Ветер принес капли дождя, замки на цепи перед дверью громыхнули, и я увидел, что глаза у дома крепко зажмурены.

А на веранде висела японская штука из бечевок и стекляшек, которые звенят и бренчат от самого слабого ветерка; в ней осталось всего четыре стекляшки.

Они качались, стукались и отзванивали мелкие осколочки на деревянный пол.

Макмерфи включил скорость.

– Был здесь один раз… Черт знает когда – когда мы с корейской заварухи возвращались.

Навестил.

Папаша и мать еще были живы.

Дома было хорошо. – Он отпустил сцепление, тронулся с места и снова затормозил. – Господи, – сказал он, – посмотрите туда, видите платье? – Он показал назад. – Вон, на суку?

Тряпка желтая с черным?

Я поглядел: над сараем высоко среди сучьев трепалось что-то вроде флага.

– Вот это самое платье было на девчонке, которая затащила меня в постель.

Мне было лет десять, а ей, наверно, меньше – тогда казалось, что это бог знает какое большое дело, и я спросил, как она думает, как считает – надо нам об этом объявить?
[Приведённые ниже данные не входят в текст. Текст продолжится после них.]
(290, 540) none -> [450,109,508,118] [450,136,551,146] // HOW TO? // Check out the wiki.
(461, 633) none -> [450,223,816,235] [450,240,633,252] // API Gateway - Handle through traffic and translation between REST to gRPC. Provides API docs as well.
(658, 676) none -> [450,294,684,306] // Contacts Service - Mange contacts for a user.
Ну, например, сказать родителям:

«Мама, мы с Джуди теперь жених и невеста».

И я это серьезно говорил, такой был дурак: думал, раз это произошло, ты теперь законно женат, прямо вот с этого места – хочешь ты или не хочешь, но правило нарушать нельзя.

И эта маленькая падла – восемь-девять лет от силы – наклоняется, берет с пола платье и говорит, что оно мое, говорит:

«Можешь его где-нибудь повесить, я пойду домой в трусах – вот и все тебе объявление, они сообразят».

Господи, девяти лет от роду, – сказал он и ущипнул кэнди за нос, – а знала про это побольше иных специалисток.

Она засмеялась и укусила его за руку; он стал разглядывать след от зубов.

– Словом, ушла домой в трусах, а я темноты ждал, вечера, чтобы выкинуть незаметно чертово платье… Но чувствуете – ветер? – Подхватил платье, как воздушного змея, и унес за дом неизвестно куда, а утром, ей-богу, вижу, висит на этом дереве, – думал, весь город теперь будет останавливаться и глазеть.

Он пососал руку с таким несчастным видом, что кэнди рассмеялась и поцеловала ее.

– Да, флаг мой был поднят, и с того дня до нынешнего я честно старался оправдать свое имя – Рэндл, верный любви, – А виновата во всем, ей-богу, та девятилетняя девчонка.

Дом проплыл мимо, Макмерфи зевнул и подмигнул.

– Научила меня любить, спасибо ей, мяконькой.

Тут – он еще говорил – хвостовые огни обгонявшей машины осветили лицо Макмерфи, и в ветровом стекле я увидел такое выражение, какого он никогда бы не допустил, если бы не понадеялся на темноту, на то, что его не увидят, – страшно усталое, напряженное и отчаянное, словно он что-то еще должен сделать, но времени не осталось…

А голос лениво и благодушно рассказывал о жизни, которую мы проживали вместе с ним, о молодых шалостях и детских забавах, о собутыльниках, влюбленных женщинах и кабацких битвах ради пустячных почестей – о прошлом, куда мы смогли бы вмечтать себя.

ЧАСТЬ ЧЕТВЕРТАЯ

На другой день после рыбалки старшая сестра начала новый маневр.

Идея родилась у нее два дня назад, когда она говорила с Макмерфи о том, какой барыш он получил с рыбалки, и о других его маленьких предприятиях в таком же роде.

За ночь она разработала идею, рассмотрела со всех сторон, решила, что дело беспроигрышное, и весь следующий день подбрасывала намеки, чтобы слух возник как бы сам по себе и хорошенько распустился к тому времени, когда она заговорит об этом прямо.

Она знала: люди устроены так, что раньше или позже непременно отодвинутся от того, кто дает им больше обычного, от дедов морозов, от миссионеров, от благотворителей, учреждающих фонды для добрых дел, и призадумаются: а ему-то какая выгода?

Криво улыбнутся, когда молодой адвокат принесет в местную школу мешочек орехов – перед самыми выборами, гусь лапчатый, – и скажут друг другу: этому палец в рот не клади.